» **Task description**
Starting from the line with "shaker set [229,274,264,300]" and going up to and including the line with "- plant [738,610,885,740]", copy the listing below exactly. Leave all images out.

START Data provided

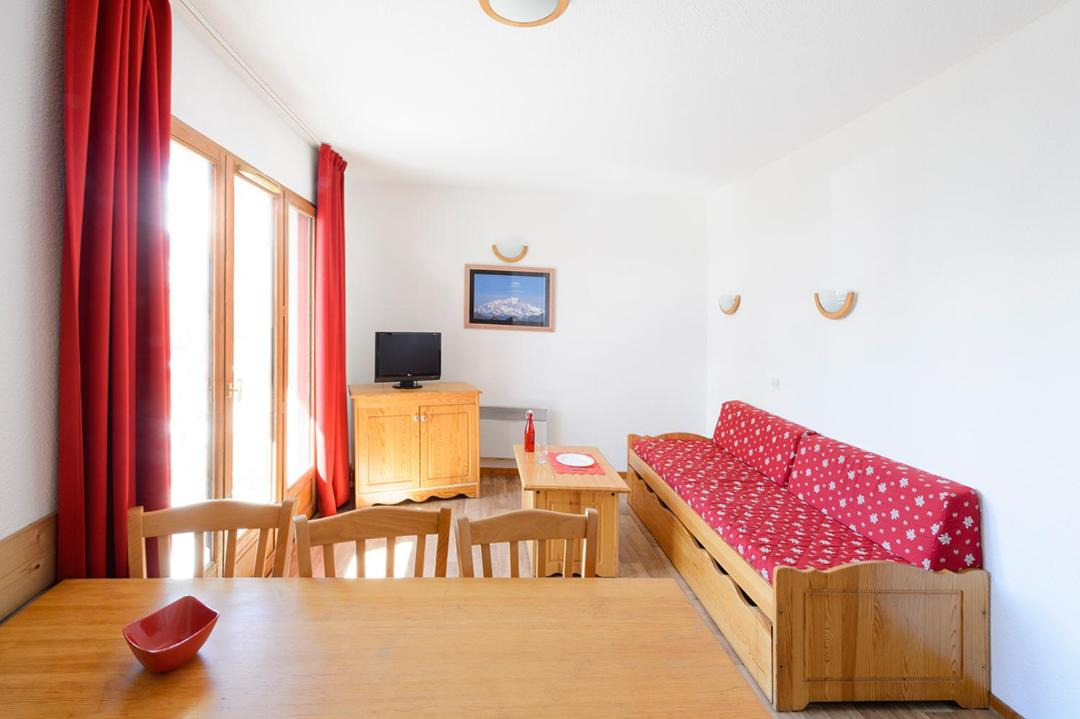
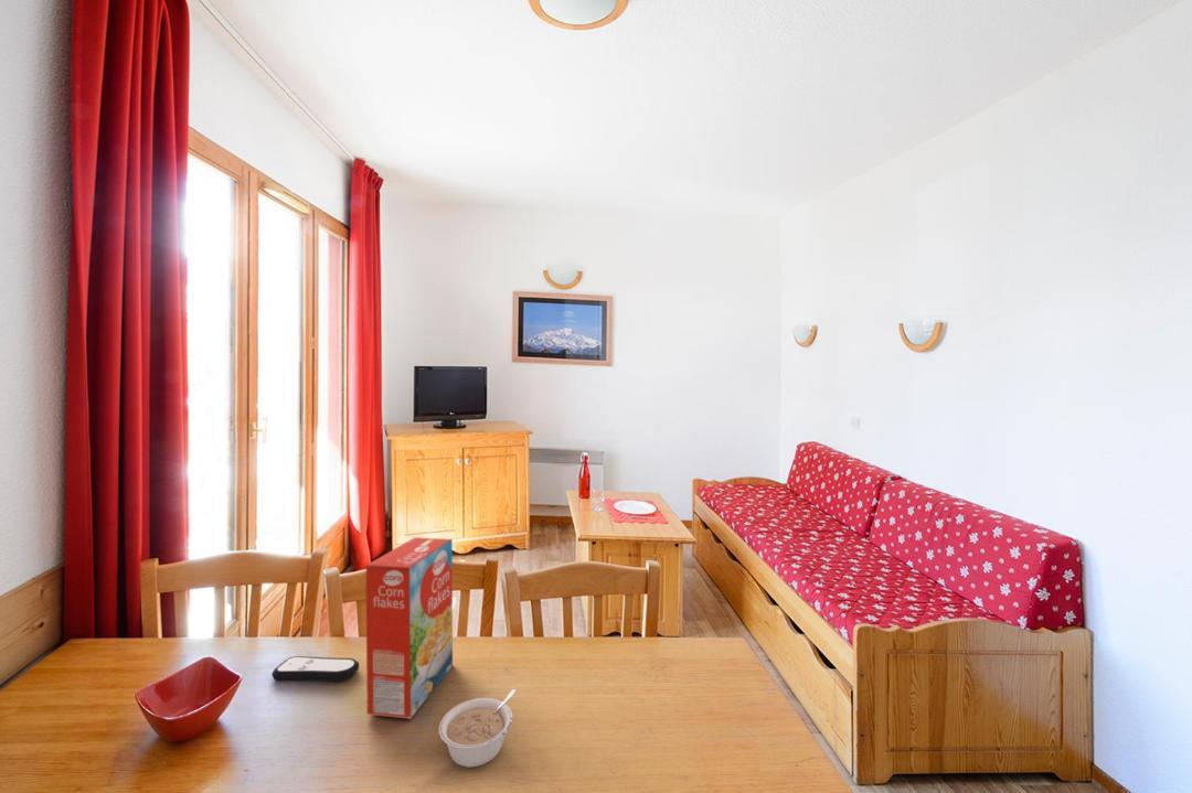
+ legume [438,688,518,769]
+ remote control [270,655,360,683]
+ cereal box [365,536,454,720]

END Data provided
START Data provided

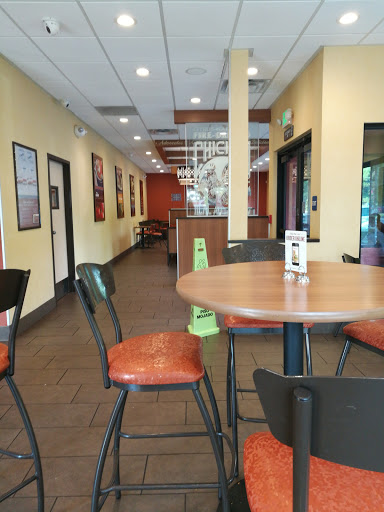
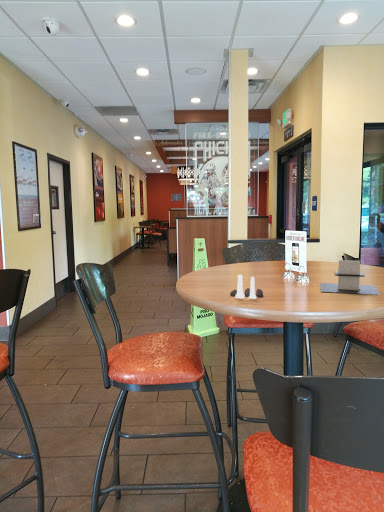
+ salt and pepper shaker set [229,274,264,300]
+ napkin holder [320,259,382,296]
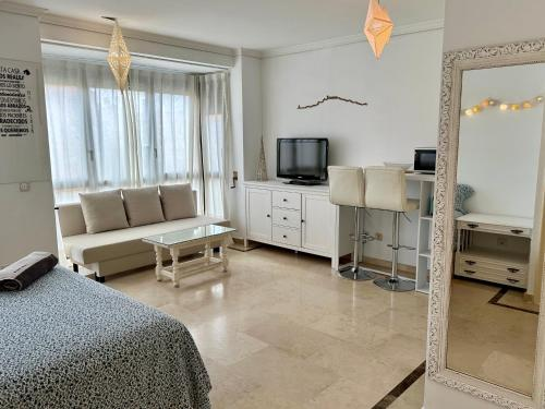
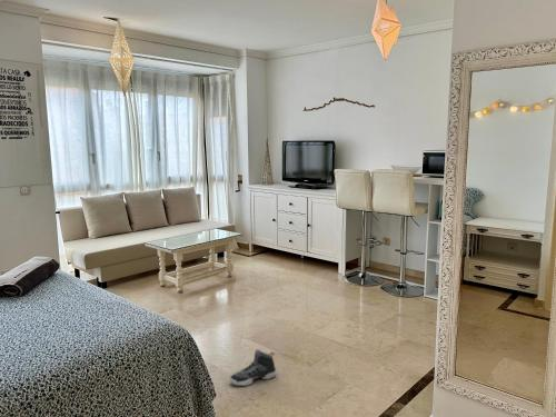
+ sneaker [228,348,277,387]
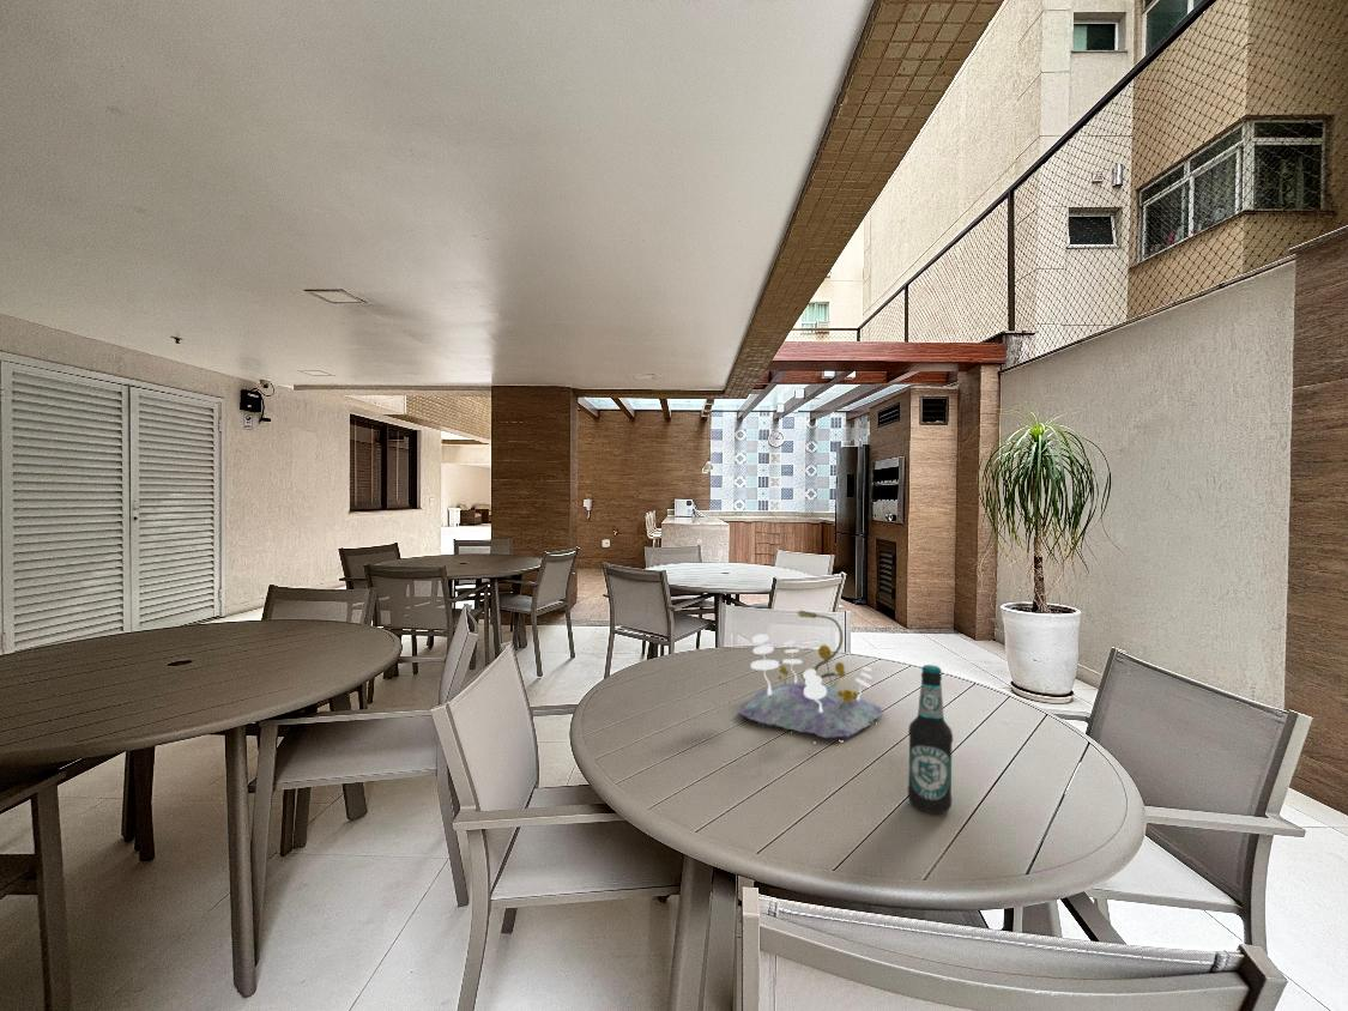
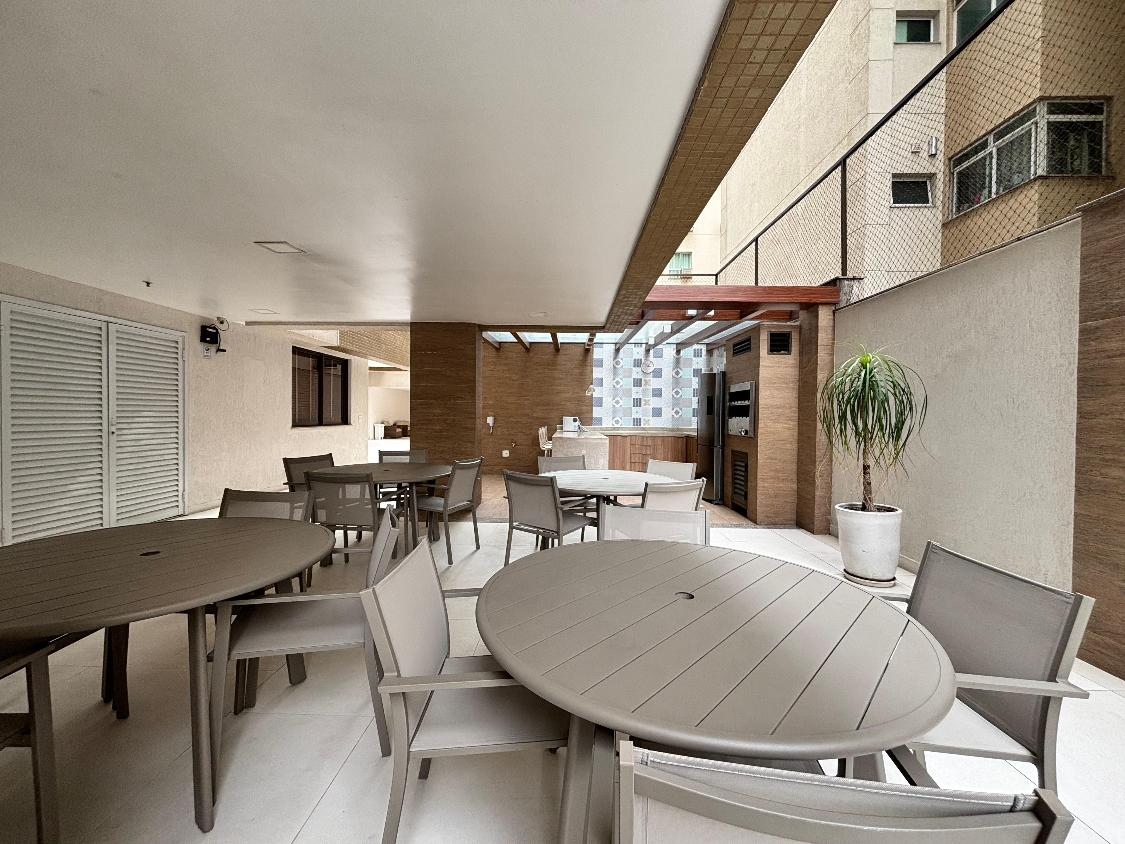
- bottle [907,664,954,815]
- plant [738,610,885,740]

END Data provided

» **Result below**
+ salt and pepper shaker set [229,274,264,300]
+ napkin holder [320,259,382,296]
+ sneaker [228,348,277,387]
- bottle [907,664,954,815]
- plant [738,610,885,740]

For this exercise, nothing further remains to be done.